At the United Nations World Health Assembly this spring officials from the United States held up a resolution created to promote breastfeeding by attempting to remove specific language according to the New York Times. At first, the United States delegates attempted to simply dilute the pro-breastmilk message, voiding language that called for governments to "protect, promote, and support breastfeeding" and limit promotion of competing baby food products that experts warn can be harmful.
Donald Trump has weighed in on U.S. position on breastfeeding.
Earlier this year, countries sent diplomats to Geneva for a meeting of the World Health Organization, the UN-affiliated organization.
Trump wrote on Monday: "The US strongly supports breast feeding but we don't believe women should be denied access to formula".
The US delegation threatened retribution on trade and military aid to Ecuador to get the nation to drop the resolution, according to the Times, and said at least a dozen countries also avoided the resolution out of fear of the US.
Patti Rundall, policy director for Baby Milk Action, told the Times that "We were astonished, appalled and also saddened".
A Department of Health and Human Services spokesman told the Times the initial version of the resolution "placed unnecessary hurdles for mothers seeking to provide nutrition for their children". The Ecuadorian delegates acquiesced, and health advocates struggled to find another sponsor for the resolution. They reportedly told Ecuador, who planned to introduce the resolution, that if it didn't drop the proposal, the USA would punish the nation with trade measures.
Rather than standing w/ science and the recommendations of pediatricians around the world, our govt. sold out to corporate interests and fought a WHO resolution promoting breastfeeding.

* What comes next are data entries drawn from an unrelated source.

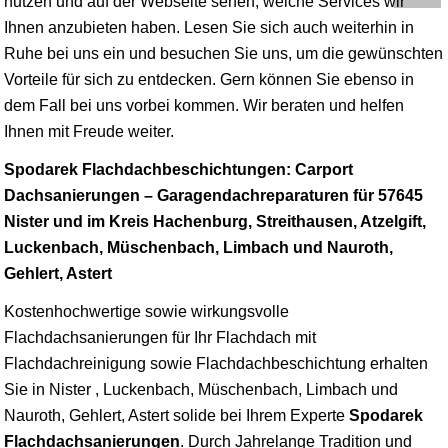
nutzen und auf der Webseite sehen, welche Services wir
Ihnen anzubieten haben. Lesen Sie sich auch weiterhin in
Ruhe bei uns ein und besuchen Sie uns, um die gewünschten
Vorteile für sich zu entdecken. Gern können Sie ebenso in
dem Fall bei uns vorbei kommen. Wir beraten und helfen
Ihnen mit Freude weiter.
Spodarek Flachdachbeschichtungen: Carport
Dachsanierungen – Garagendachreparaturen für 57645
Nister und im Kreis Hachenburg, Streithausen, Atzelgift,
Luckenbach, Müschenbach, Limbach und Nauroth,
Gehlert, Astert
Kostenhochwertige sowie wirkungsvolle
Flachdachsanierungen für Ihr Flachdach mit
Flachdachreinigung sowie Flachdachbeschichtung erhalten
Sie in Nister , Luckenbach, Müschenbach, Limbach und
Nauroth, Gehlert, Astert solide bei Ihrem Experte
Spodarek
Flachdachsanierungen
. Durch Jahrelange Tradition und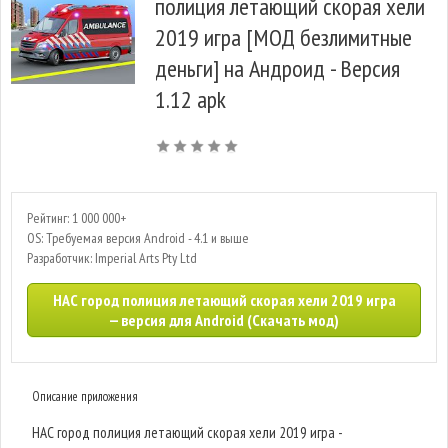
полиция летающий скорая хели
2019 игра [МОД безлимитные
деньги] на Андроид - Версия
1.12 apk
Рейтинг: 1 000 000+
OS: Требуемая версия Android - 4.1 и выше
Разработчик: Imperial Arts Pty Ltd
НАС город полиция летающий скорая хели 2019 игра
— версия для Android (Скачать мод)
Описание приложения
НАС город полиция летающий скорая хели 2019 игра -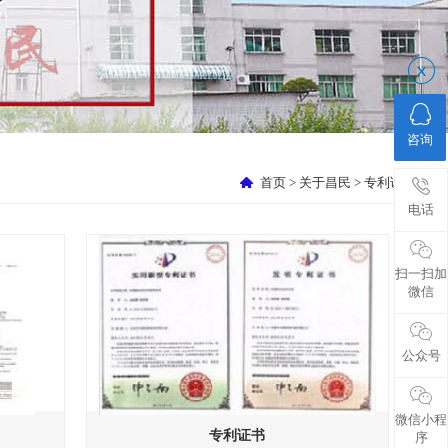
视频中心
转轴定制
昌民优势
咨询
首页
>
关于昌民
>
专利证书
电话
扫一扫加
微信
公众号
微信小程
专利证书
序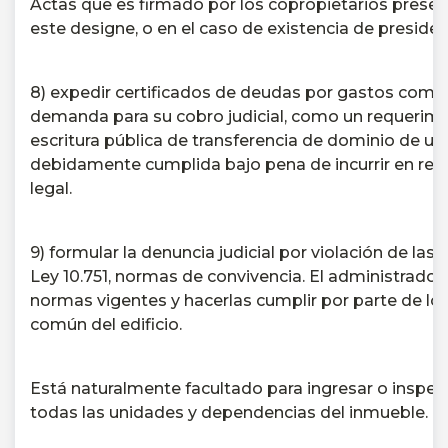
Actas que es firmado por los copropietarios presen
este designe, o en el caso de existencia de presiden
8) expedir certificados de deudas por gastos comun
demanda para su cobro judicial, como un requerimi
escritura pública de transferencia de dominio de u
debidamente cumplida bajo pena de incurrir en res
legal.
9) formular la denuncia judicial por violación de las 
Ley 10.751, normas de convivencia.
El administrador
normas vigentes y hacerlas cumplir por parte de los
común del edificio.
Está naturalmente facultado para ingresar o inspec
todas las unidades y dependencias del inmueble.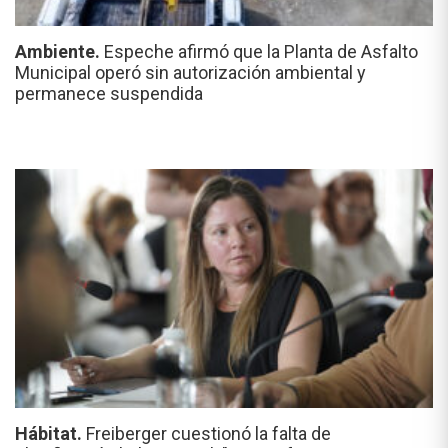
Ambiente.
Espeche afirmó que la Planta de Asfalto
Municipal operó sin autorización ambiental y
permanece suspendida
Hábitat.
Freiberger cuestionó la falta de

The State Department would not answer the Times' questions.
'We recognize not all women are able to breastfeed for a variety of reasons.
With more mothers in developed nations turning to breastfeeding, the Third World is regarded as a potential growth market for infant formula companies.
In the end, the US's effort to dash the World Health Organization resolution encouraging breastfeeding was largely unsuccessful. "These women should have the choice and access to alternatives for the health of their babies, and not be stigmatised for the ways in which they are able to do so".
During the discussions, USA delegates even threatened to cut aid to WHO.
News of the combative approach within the World Health Assembly mirrored the Trump administration's posture toward other key global bodies. The US said last month that it was leaving the UN Human Rights Council, citing anti-Israel bias, and President Donald Trump has made critiquing the status quo of major global compacts a hallmark of his approach, from trade agreements to military and security partnerships.
According to the report, the delegation fought against elements in the resolution that would have demanded member states "protect, promote and support breast-feeding" and restrict potentially unsafe infant foods.